Corteva Agriscience, Bunge, Botaneco, and Protein Industries Canada announced a joint investment of more than $27 million to improve the protein content of Canadian canola.
Corteva Agriscience (Saskatoon, SK, Canada) and consortium members Bunge (White Plains, NY), Botaneco (Calgary, AB, Canada), in addition to Protein Industries Canada announced a joint investment of more than $27 million to improve the protein content of Canadian canola. Consortium members will invest $14.05 million, while Protein Industries Canada will provide $13.6 million. A part of the Government of Canada’s Supercluster Initiative, this is the first commercial plant-breeding project focused specifically on canola protein quality improvement.

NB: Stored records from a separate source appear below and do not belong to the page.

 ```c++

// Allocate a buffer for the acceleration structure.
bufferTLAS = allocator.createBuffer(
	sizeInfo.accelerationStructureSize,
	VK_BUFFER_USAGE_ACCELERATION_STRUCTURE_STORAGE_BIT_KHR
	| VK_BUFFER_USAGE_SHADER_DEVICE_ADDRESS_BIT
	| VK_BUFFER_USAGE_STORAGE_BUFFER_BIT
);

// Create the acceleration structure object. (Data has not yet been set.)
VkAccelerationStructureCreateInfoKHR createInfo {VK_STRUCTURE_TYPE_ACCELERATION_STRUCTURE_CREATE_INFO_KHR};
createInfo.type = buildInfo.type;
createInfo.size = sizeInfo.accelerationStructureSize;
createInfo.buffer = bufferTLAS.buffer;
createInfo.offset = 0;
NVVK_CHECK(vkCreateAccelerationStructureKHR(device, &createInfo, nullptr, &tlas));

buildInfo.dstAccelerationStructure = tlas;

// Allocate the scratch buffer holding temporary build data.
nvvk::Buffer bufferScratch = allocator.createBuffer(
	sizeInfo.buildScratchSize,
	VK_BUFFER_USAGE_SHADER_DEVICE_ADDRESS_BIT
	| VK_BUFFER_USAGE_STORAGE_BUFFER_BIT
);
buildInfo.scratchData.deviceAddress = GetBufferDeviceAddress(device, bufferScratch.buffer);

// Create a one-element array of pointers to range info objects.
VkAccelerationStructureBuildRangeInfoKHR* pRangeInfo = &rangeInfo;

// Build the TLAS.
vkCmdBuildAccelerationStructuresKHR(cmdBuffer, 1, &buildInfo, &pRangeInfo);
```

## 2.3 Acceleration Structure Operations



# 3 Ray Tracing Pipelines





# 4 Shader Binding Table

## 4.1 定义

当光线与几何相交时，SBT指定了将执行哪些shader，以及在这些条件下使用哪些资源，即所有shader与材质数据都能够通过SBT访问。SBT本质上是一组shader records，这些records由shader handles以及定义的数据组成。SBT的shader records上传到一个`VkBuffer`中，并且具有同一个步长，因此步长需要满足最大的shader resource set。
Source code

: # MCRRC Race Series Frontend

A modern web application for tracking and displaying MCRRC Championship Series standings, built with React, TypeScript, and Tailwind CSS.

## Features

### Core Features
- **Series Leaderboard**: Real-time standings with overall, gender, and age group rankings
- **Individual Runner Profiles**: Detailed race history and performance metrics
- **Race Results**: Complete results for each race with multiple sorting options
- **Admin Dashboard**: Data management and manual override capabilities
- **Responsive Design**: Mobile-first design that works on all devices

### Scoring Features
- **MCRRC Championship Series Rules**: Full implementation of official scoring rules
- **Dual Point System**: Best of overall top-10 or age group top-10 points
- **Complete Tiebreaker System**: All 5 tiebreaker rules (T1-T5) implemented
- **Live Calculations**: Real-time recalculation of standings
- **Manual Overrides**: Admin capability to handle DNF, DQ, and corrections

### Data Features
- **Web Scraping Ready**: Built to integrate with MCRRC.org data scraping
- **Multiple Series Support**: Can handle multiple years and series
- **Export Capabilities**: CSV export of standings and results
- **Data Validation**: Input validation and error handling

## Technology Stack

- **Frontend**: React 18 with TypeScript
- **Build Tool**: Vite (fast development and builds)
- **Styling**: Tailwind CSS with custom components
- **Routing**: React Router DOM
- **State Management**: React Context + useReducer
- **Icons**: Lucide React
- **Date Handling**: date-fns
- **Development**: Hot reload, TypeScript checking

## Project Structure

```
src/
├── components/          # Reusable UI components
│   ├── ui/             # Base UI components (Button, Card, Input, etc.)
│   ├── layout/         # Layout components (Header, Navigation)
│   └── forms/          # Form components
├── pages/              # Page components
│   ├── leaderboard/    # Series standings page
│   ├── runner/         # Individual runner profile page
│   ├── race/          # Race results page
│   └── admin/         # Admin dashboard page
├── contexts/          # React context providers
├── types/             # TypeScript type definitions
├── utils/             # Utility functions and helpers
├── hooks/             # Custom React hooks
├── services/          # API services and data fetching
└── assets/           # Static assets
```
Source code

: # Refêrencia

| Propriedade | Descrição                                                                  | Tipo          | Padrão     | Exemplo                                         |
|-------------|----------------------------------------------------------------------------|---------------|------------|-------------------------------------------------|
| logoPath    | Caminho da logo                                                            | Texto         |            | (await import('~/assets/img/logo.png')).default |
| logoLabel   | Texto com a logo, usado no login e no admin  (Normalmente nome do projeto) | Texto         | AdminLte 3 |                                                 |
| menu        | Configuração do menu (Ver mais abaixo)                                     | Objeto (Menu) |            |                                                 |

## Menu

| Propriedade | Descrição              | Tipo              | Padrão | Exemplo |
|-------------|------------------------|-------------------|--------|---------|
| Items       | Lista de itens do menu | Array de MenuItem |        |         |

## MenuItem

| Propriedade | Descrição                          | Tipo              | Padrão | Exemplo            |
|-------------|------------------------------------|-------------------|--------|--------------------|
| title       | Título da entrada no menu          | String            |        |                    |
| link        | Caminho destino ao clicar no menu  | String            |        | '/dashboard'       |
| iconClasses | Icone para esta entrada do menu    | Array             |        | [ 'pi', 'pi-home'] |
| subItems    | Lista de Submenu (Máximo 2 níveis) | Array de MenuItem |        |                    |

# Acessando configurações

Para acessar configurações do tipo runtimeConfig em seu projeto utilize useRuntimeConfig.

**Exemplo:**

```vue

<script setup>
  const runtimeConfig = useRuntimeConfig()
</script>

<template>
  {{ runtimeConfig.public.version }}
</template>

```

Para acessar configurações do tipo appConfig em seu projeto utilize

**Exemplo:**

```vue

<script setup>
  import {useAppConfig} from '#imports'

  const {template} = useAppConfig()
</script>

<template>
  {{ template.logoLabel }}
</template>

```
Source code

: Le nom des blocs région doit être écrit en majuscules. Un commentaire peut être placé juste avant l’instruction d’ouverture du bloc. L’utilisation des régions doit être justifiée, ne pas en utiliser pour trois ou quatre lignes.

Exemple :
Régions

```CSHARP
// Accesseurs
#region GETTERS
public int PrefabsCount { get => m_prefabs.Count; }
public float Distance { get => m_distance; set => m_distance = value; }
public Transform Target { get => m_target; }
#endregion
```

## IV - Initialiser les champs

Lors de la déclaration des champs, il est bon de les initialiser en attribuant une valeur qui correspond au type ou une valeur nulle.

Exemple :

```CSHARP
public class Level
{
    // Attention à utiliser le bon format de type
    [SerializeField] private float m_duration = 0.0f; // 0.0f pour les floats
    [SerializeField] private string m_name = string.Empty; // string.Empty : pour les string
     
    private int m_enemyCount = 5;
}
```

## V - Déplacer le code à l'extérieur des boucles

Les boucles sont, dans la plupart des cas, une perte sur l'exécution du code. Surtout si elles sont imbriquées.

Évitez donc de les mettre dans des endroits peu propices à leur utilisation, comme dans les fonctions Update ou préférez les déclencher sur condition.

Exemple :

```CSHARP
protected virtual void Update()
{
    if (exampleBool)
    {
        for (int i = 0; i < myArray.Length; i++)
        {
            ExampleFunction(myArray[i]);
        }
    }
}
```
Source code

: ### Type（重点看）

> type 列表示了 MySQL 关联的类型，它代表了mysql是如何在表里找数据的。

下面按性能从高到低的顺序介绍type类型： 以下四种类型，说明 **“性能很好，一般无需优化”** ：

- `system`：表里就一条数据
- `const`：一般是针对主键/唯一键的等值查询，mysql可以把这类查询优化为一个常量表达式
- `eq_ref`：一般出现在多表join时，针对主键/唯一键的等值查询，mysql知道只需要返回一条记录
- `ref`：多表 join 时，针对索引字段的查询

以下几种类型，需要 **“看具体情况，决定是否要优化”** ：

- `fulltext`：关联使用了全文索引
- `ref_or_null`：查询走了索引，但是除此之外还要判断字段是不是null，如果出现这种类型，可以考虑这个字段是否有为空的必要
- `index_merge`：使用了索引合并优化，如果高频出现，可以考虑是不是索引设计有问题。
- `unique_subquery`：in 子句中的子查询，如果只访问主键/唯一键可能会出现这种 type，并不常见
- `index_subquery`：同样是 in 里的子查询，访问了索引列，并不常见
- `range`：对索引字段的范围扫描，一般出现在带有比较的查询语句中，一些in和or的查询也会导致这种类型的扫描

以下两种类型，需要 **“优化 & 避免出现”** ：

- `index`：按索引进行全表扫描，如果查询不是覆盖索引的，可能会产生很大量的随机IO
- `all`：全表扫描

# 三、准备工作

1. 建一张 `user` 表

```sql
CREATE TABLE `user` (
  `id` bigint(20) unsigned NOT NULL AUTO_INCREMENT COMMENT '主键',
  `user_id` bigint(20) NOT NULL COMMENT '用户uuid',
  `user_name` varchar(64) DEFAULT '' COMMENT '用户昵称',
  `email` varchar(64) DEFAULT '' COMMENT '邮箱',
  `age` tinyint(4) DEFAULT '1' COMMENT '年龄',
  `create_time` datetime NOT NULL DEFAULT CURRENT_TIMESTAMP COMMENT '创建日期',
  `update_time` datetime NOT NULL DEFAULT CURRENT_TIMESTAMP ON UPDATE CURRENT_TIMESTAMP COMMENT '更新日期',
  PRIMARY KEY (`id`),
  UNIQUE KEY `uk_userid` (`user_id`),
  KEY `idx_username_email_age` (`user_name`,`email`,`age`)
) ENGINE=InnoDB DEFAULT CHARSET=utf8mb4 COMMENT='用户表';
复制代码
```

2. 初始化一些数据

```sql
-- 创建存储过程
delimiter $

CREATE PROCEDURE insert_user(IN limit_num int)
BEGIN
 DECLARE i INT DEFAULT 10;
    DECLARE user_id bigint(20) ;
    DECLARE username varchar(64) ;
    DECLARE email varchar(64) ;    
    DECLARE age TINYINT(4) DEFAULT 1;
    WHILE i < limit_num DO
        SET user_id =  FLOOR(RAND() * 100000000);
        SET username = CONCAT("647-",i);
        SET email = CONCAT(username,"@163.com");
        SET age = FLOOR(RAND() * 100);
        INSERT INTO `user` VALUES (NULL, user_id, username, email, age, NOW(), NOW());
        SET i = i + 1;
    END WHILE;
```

"We're pleased to announce our significant investment to revolutionize Canadian canola, which will open new, higher-value markets, and create economic benefits across the entire canola value chain and agriculture industry," explained Bryce Eger, president of Corteva Agriscience Canada, in a press release. "In addition to our focus on important agronomic input traits for farmers, high protein seed genetics will transform Canadian canola to be both a high value oil and a high value meal crop."
"By investing in breeding to improve protein and reduce fibre, we will increase the value of Canadian canola – especially the meal for use in livestock feed – resulting in higher prices for the meal, which is traditionally sold at a discount,” said Bill Greuel, CEO of Protein Industries Canada, in a press release. Opening up local feed markets is important because it’s a market where canola suppliers have been struggling to compete in, added Ryan Law, North American canola commercial manager at Bunge.
"This is an important project that will create new value for the entire Canadian canola industry and provide new companies like Botaneco the ability to better create novel downstream end-use products opening significant new markets," said David Dzisiak, chief operating officer for Botaneco, in a press release.